- OBJECTIVE: Continue the forum thread about what people have in their TT's CD changer, picking up after its final line.

# Whats in your TT's CD changer at the moment?



## AvusLee (Jun 12, 2004)

Prodigy-Always outnumbered never outgunned.
Libertines-The Libertines
Kasabian-Kasabian
Ordinary Boys-Over the counter culture
Graham Coxon-Happiness in magazines
Paul Weller-Studio150


----------



## L7 (Aug 27, 2004)

This week;

1. Velvet Revolver
2. Beck - Midnight vultures
3. Ice Cube - Predator
4. Reggie Watts
5. :-| can't remember
6. :?:


----------



## Terri_TT (Nov 18, 2004)

1) Lighthouse Family = Greatest Hits

2) Robbie Williams = Greatest Hits

3) Bridget Jones = Edge of Reason

4) Seal = The best of

5) David Gray = White Ladder

6) Norah Jones = Come away with me

I know I'm a very sad person


----------



## paulatt (Oct 28, 2002)

This week I have -

Scissors sisters -excellent
Anastacia
Britney's greatest hits - for young daughter
Elton John - Peachtree Road - dreadfully boring, dont buy it!
REM - Around the sun
compilation of totally illegal downloaded mp3's!!!!


----------



## Gizmo750 (Sep 16, 2004)

Hmmmm, let me think:

1. Elvis - Number 1's
2. Guns n Roses - Appetite for destruction
3. Duran Duran - Astronaut
4. Maroon 5 - Songs about Jane
5. Keane - Hopes and Fears
6. Thunder - Live

Hope those are not too embarrassing - could have been MUCH worse!


----------



## Terri_TT (Nov 18, 2004)

paulatt said:


> Britney's greatest hits - for young daughter


Yeah right


----------



## Kell (May 28, 2002)

Nothing - but there are 5,351 songs on my iPod.


----------



## scott28tt (Jul 30, 2002)

Depeche Mode live compilation (from CDs/DVD)
U2 live compilation (from DVD)
Will Young (I blame the g/f :roll:  )
Queen compilation (from CD)
U2 - Achtung Baby (my fave album)
Enigma (their 2nd album)

I'm Mr Compilation me 8)


----------



## sonicmonkey (Mar 20, 2004)

Nitin Sawhney - Prophesy
Nitin Sawhney - Human
Nirvana - With the Lights Out CD1
Nirvana - With the Lights Out CD2
Nirvana - With the Lights Out CD3
Neil Young - Greatest Hits

Next week I'll move on to artists starting with the letter O :roll:

Terri_TT The Lighthouse Family is just *Wrong* :wink:


----------



## Terri_TT (Nov 18, 2004)

- SUPPLIED INFORMATION:
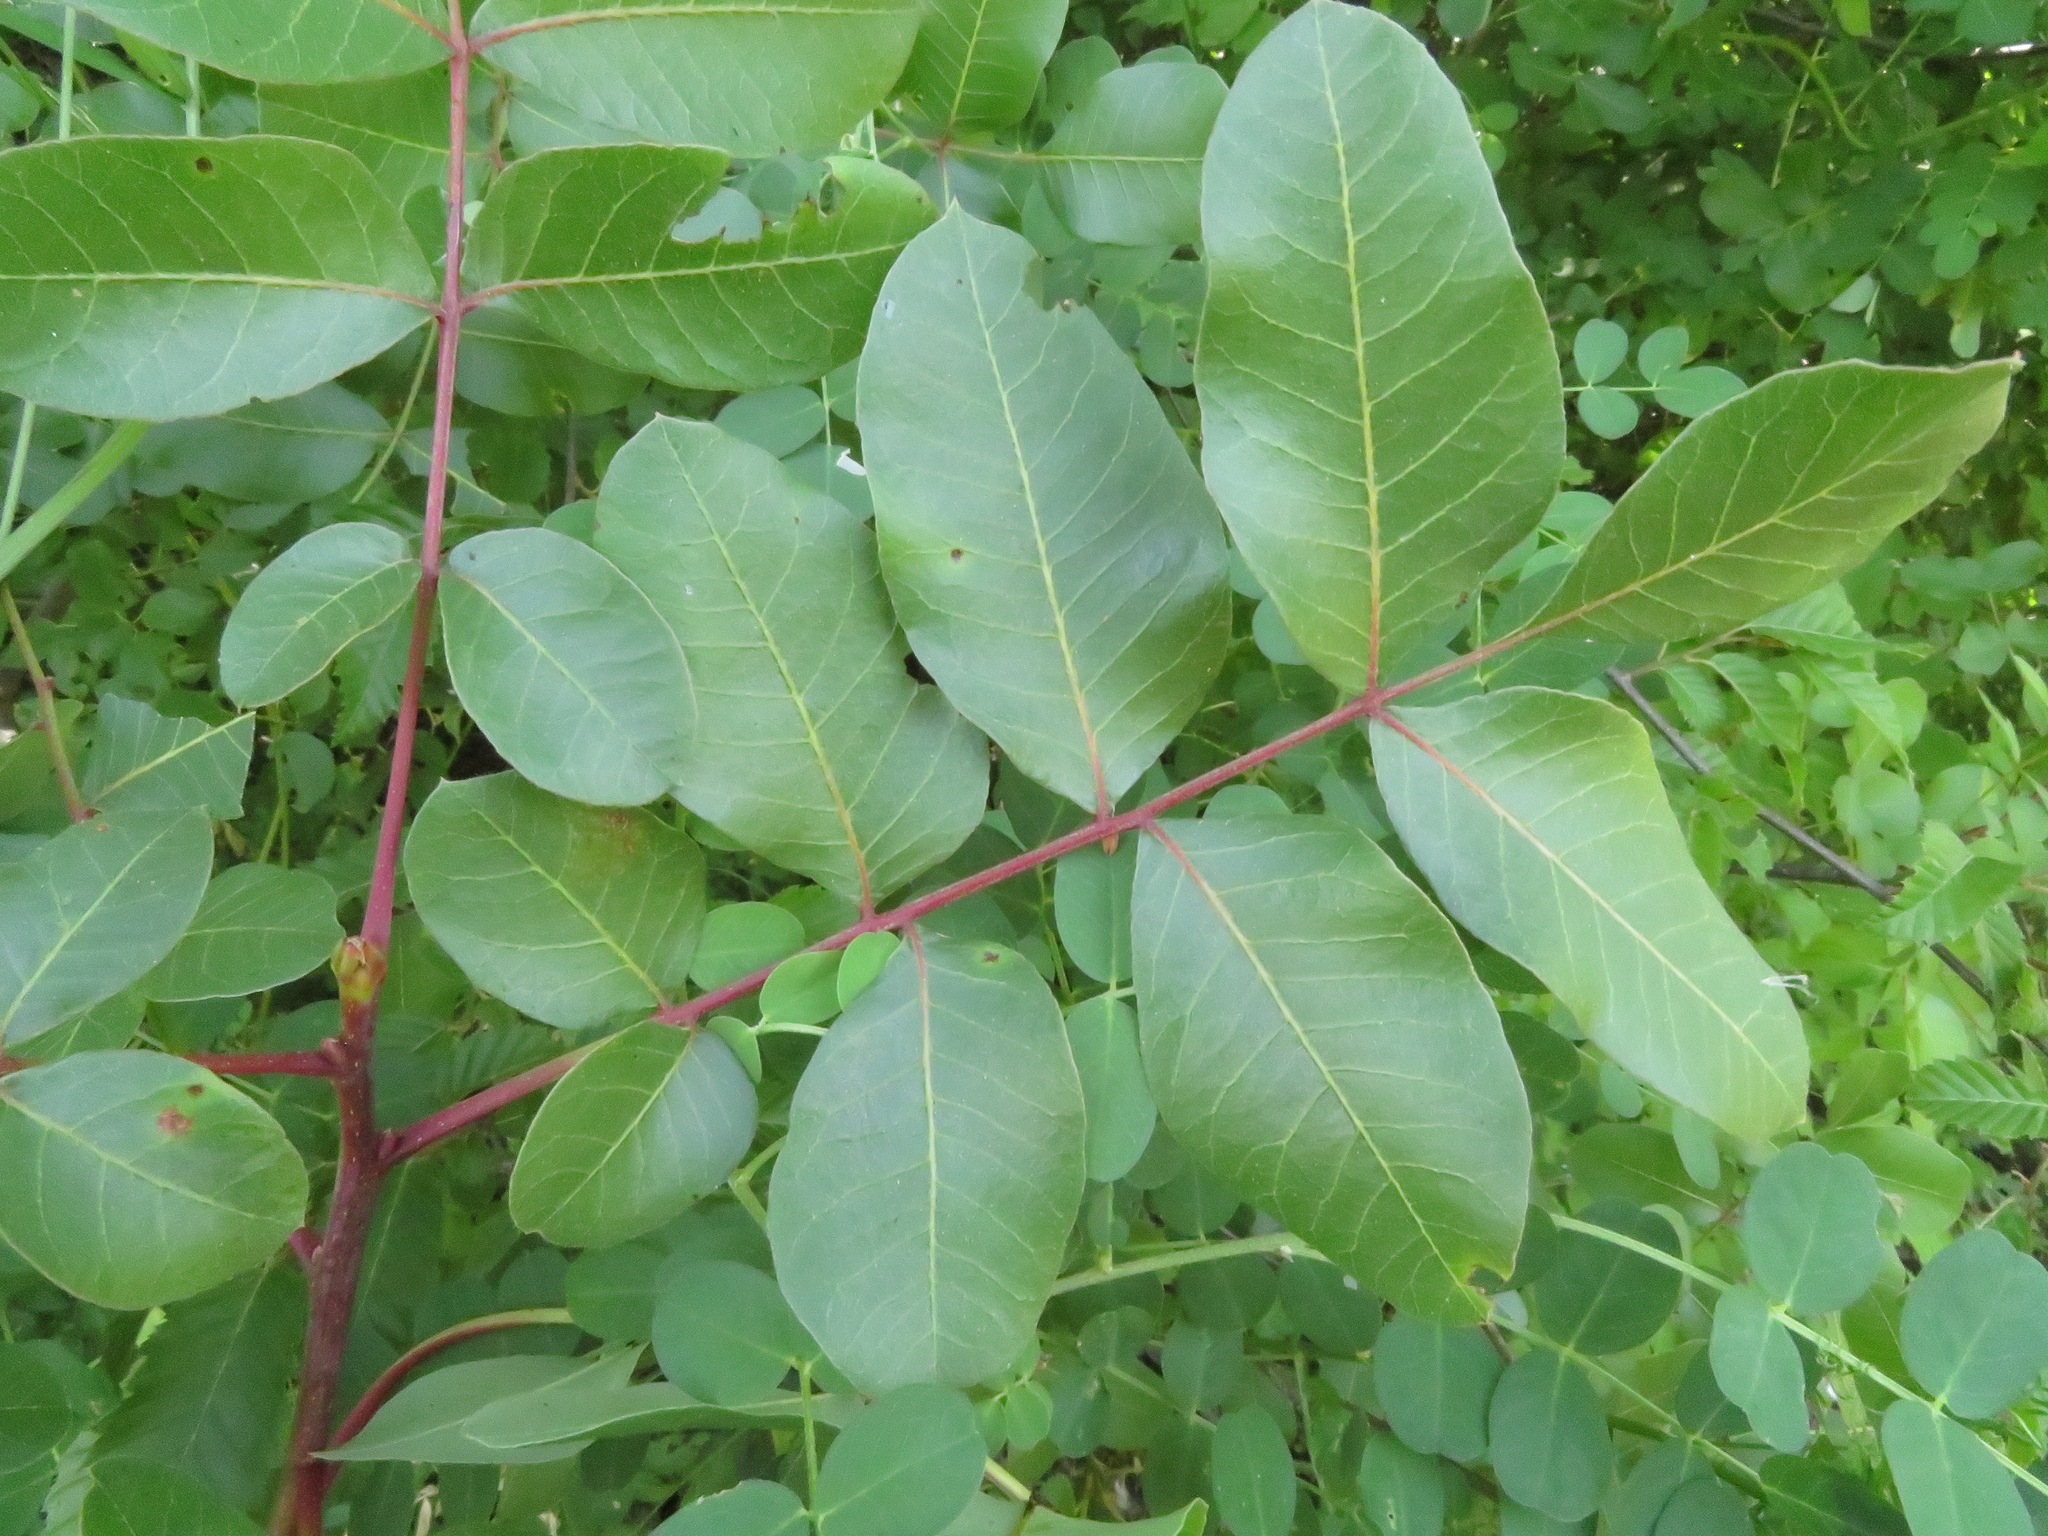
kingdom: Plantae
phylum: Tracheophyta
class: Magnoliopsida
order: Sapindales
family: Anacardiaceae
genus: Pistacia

==

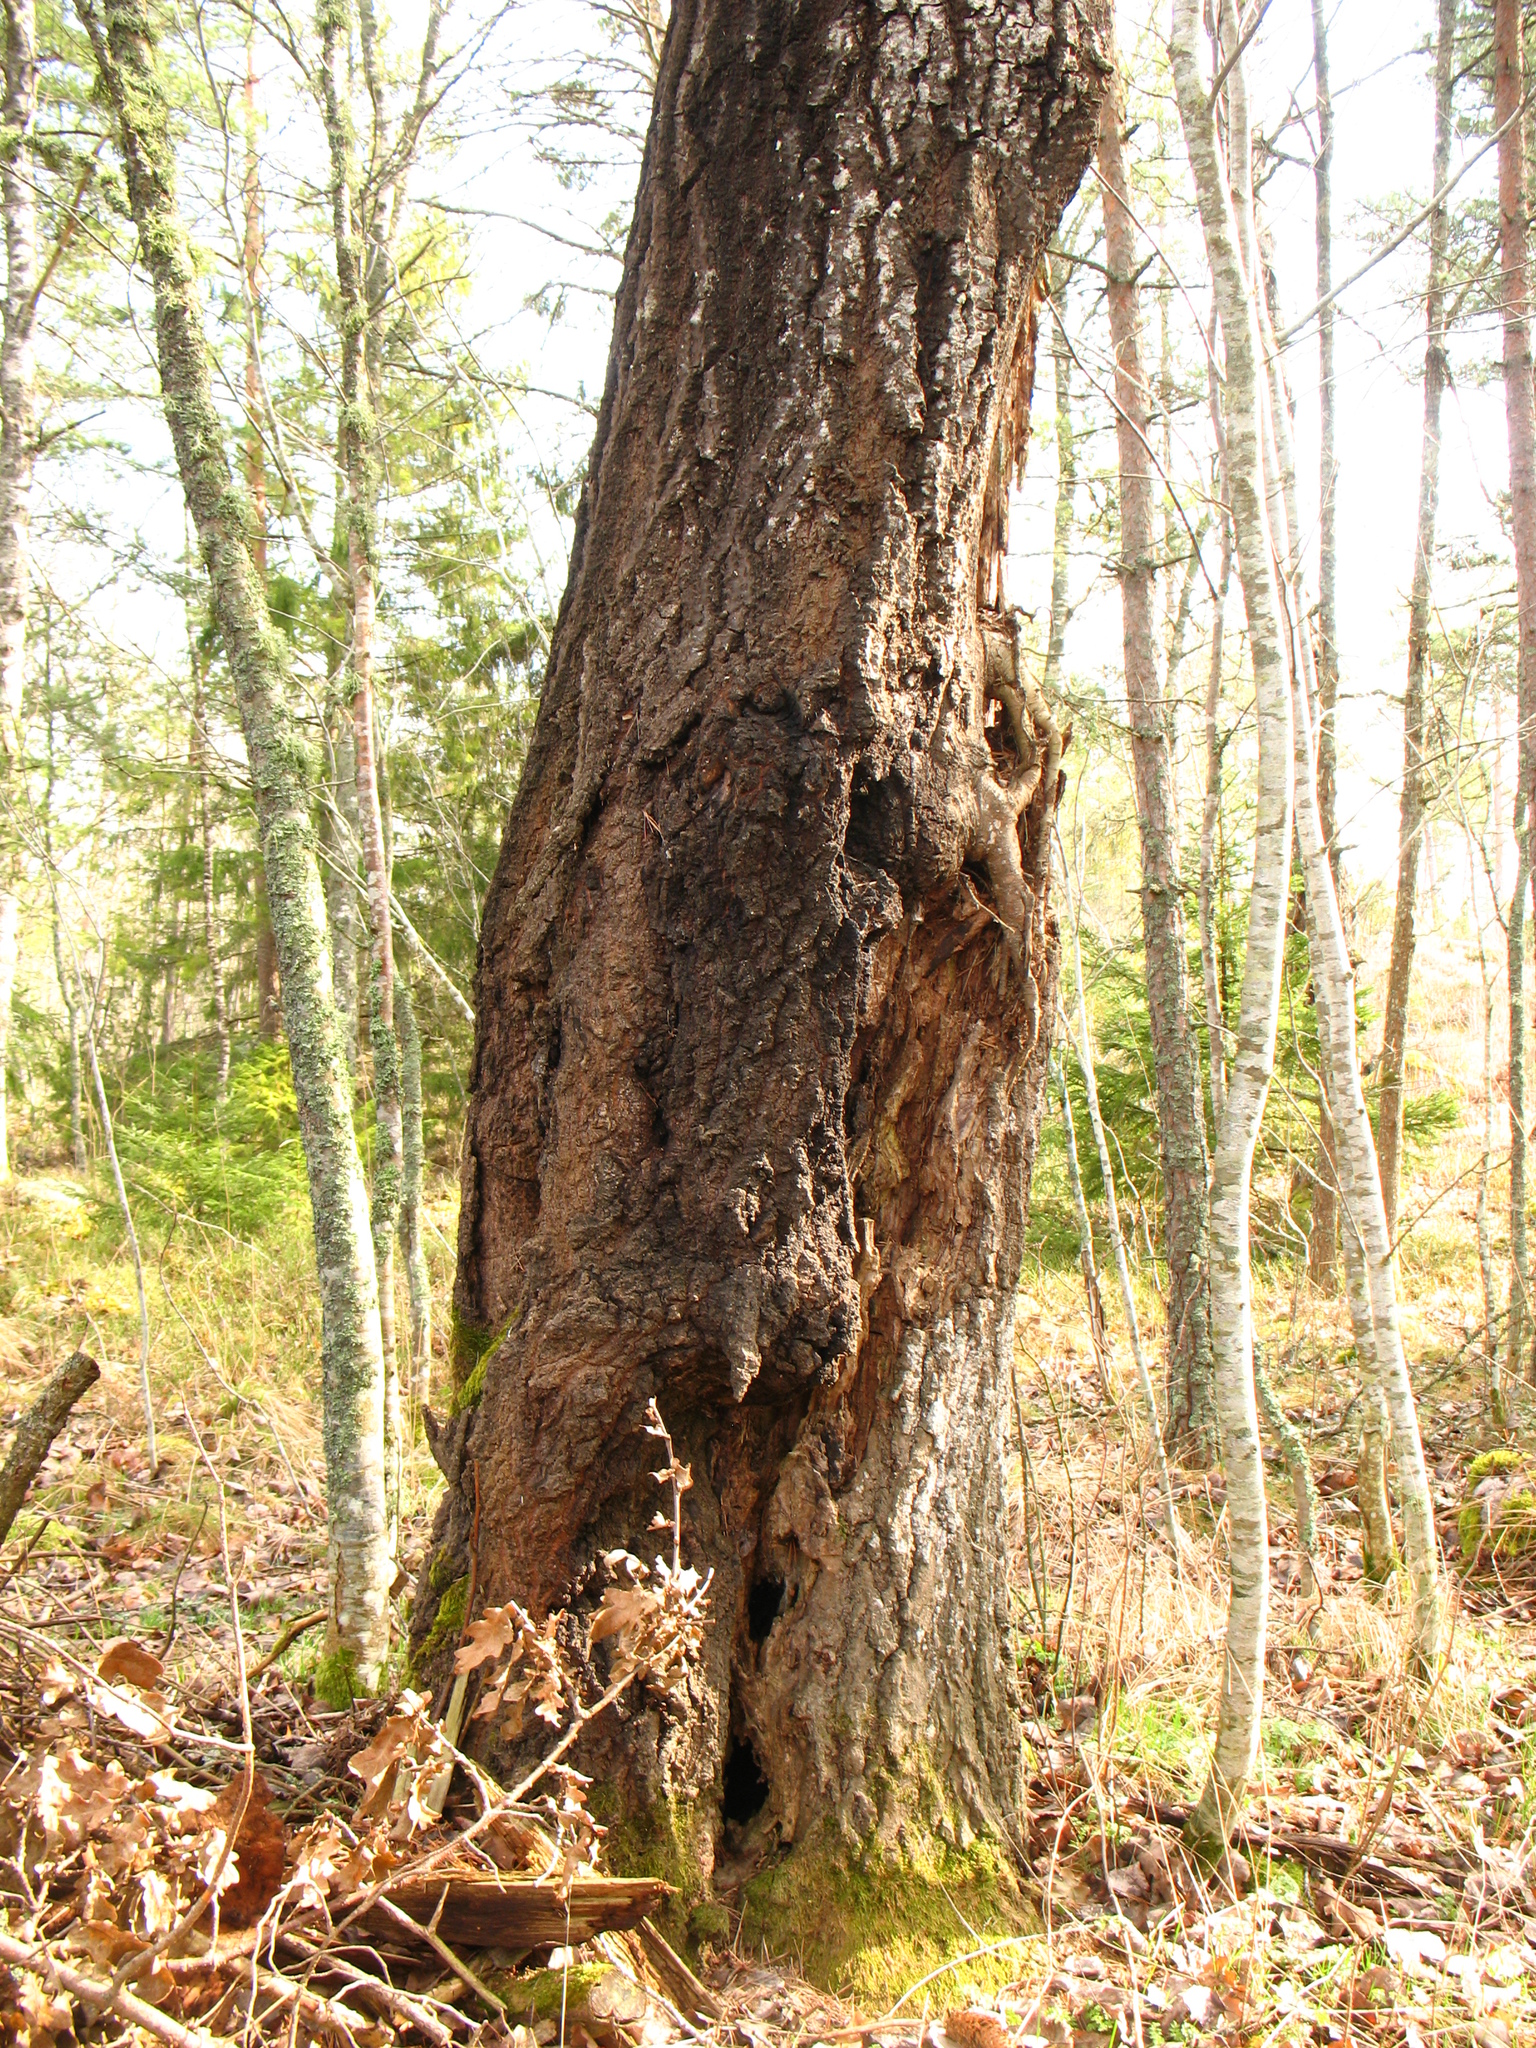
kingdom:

...

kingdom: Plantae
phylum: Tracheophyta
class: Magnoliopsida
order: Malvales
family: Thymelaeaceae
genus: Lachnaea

- REPLY TO THE TASK:
sonicmonkey said:


> Nitin Sawhney - Prophesy
> Nitin Sawhney - Human
> Nirvana - With the Lights Out CD1
> Nirvana - With the Lights Out CD2
> ...


  Sorry but It brings back happy memories of a great time :wink: So It stays in the number one slot 

:-*


----------



## NykS5 (Aug 20, 2004)

1. U2 - How to Dismantle an Atomic Bomb
2. Black Rebel Motor Cycle Club - BRMC
3. Anastacia
4. Joss Stone - Mind Body & Soul
5. Travis Greatest Hits
6. Snow Patrol- Final Straw


----------



## Gworks (Jan 20, 2003)

Slots 1-4 Hed Kandi
5: Limp Biskit
6: Random; RnB, Soul, Hip-Hop, etc.

It's all about Hed Kandi IMO! 8)


----------



## EDZ26 (Jul 13, 2004)

1 hed kandi - disco mix

2 Jay Shaun

3 hed kandi - beach house 04-04

4 bad boys2 sound track

5 jay Z - Black Album

6 prodigy -always out numbered


----------



## moley (May 14, 2002)

Bit of a mix really 

1. Kenny G - Duotones
2. Sade - Lovers Rock
3. Bebel Gilberto - Bebel Gilberto 
4. Massive Attack - 100th Window
5. Moby - Play
6. Deacon Blue - Raintown

Moley


----------



## scott28tt (Jul 30, 2002)

moley said:


> 1. Kenny G - Duotones


   

Now I don't feel so  for having Will Young in my player


----------



## ttboy (Oct 1, 2004)

I don't have the 6CD changer but in my CD head unit and cubby hole right now are ...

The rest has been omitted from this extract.